- Born: John Henry Berggruen 18 June 1943 (age 83) San Francisco, California, U.S.
- Citizenship: United States; Germany;
- Education: San Francisco State University
- Occupation: Art dealer
- Political party: Democratic
- Spouse: Gretchen Friedenberg ​ ​(m. 1985; died 2020)​
- Children: 1
- Father: Heinz Berggruen
- Relatives: Helen Berggruen (sister); Olivier Berggruen (half-brother); Nicolas Berggruen (half-brother);
- Website: Official website

= John Berggruen =

American art dealer

John Henry Berggruen (born June 18, 1943) is an American art dealer who owns Berggruen Gallery in San Francisco, California, which has been a fixture in the Bay Area art scene since 1970.

== Early life and education ==
Berggruen was born June 18, 1943 in San Francisco, California to Heinz Berggruen, a noted German-born art collector and dealer, and Lillian Zellerbach, a scion of the prominent San Francisco family. His maternal grandfather was Isadore Zellerbach (1866-1941), who was the president of Crown Zellerbach Paper Company, and a devoted philanthropist.

His father, Heinz worked as an art critic for the San Francisco Chronicle, and in 1939 he became an assistant to the director at the San Francisco Museum of Modern Art. While organizing a Diego Rivera exhibition, Heinz had an affair with Rivera’s wife Frida Kahlo. Berggruen's parents divorced in 1945, and Heinz moved back to Europe.

Berggruen started his career in politics, working for the Democratic party while attending college. He graduated from San Francisco State University in 1966 and took an impromptu trip to Paris after graduation, in part to get to know his father, who operated a gallery there.

== Career ==
Spending time in his father's gallery inspired him to become an art dealer. He moved to London to work for the Brook Street Gallery from 1967–68, then moved to New York to work for the Perls Galleries from 1968-69. He was introduced to the work of Alexander Calder while working for the Perls Galleries.
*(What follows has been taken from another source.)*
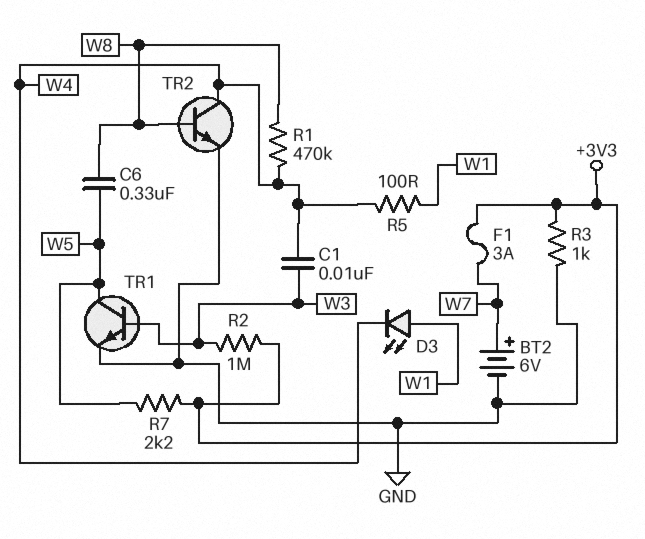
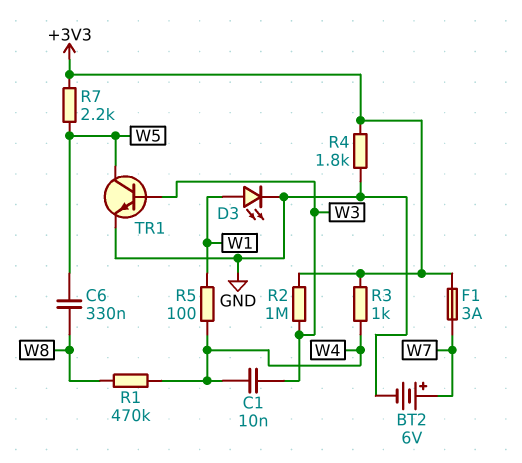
D3: LED (A W1, K W4) -> LED (A W1, K GND)
R3: 1k (+3V3, GND) -> 1k (+3V3, W4)
R4: none -> 1.8k (+3V3, GND)
TR2: NPN (B W8, C W4, E GND) -> none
At age 27, Berggruen moved back to San Francisco and decided to open his own gallery in May 1970 in a second floor walk-up at 257 Grant Avenue with $5,000 worth of Joan Miró prints lent to him on consignment from his father. Berggruen moved the gallery across the street to 228 Grant Avenue two years later and remained there for 43 years. In 2017 Berggruen reopened in an historic building with 10,000 square feet of exhibition space in San Francisco's South of Market District, directly across the street from the newly expanded San Francisco Museum of Modern Art.

Berggruen is known is known for exhibiting and selling works by Californian artists, Wayne Thiebaud, Richard Diebenkorn, and Ed Ruscha, as well as other artists associated with the Bay Area Figurative Movement such as Nathan Oliveira, Elmer Bischoff, Paul Wonner, and David Park. Berggruen is also known for introducing West Coast collectors to major East Coast artists as they were emerging such as Helen Frankenthaler, Robert Motherwell, Jasper Johns, Robert Rauschenberg, Roy Lichtenstein, and Mark di Suvero. Berggruen has played an instrumental role in developing several notable private and institutional collections on the West Coast by introducing these collectors to important artists, as well as helping to launch the careers of then-emerging artists, including Tom Sachs, Barry McGee, Lorna Simpson, Jennifer Bartlett and Michael Gregory. Berggruen has exhibited work by such influential artists as Georgia O'Keeffe, Philip Guston, Mark Tansey, Joseph Cornell, Ellsworth Kelly, Claes Oldenburg, Frank Stella, Jim Dine, Alexander Calder, and Henry Moore.

== Personal life ==
Berggruen married his wife Gretchen Berggruen (nee Friedenberg) in 1985 after having worked together at the gallery for nine years. The couple owned and operated Berggruen Gallery together until Gretchen's death in 2020. The Berggruens live in an 1854 home on San Francisco’s Russian Hill that was redesigned by Robert A.M. Stern in 1986. They have a son Alexander who opened his own eponymous gallery in New York in October 2019. Berggruen has one sister, Helen, and two half-siblings, Olivier Berggruen and Nicolas Berggruen.

== Philanthropy ==
Berggruen serves on the board of the Berggruen Museum in Berlin.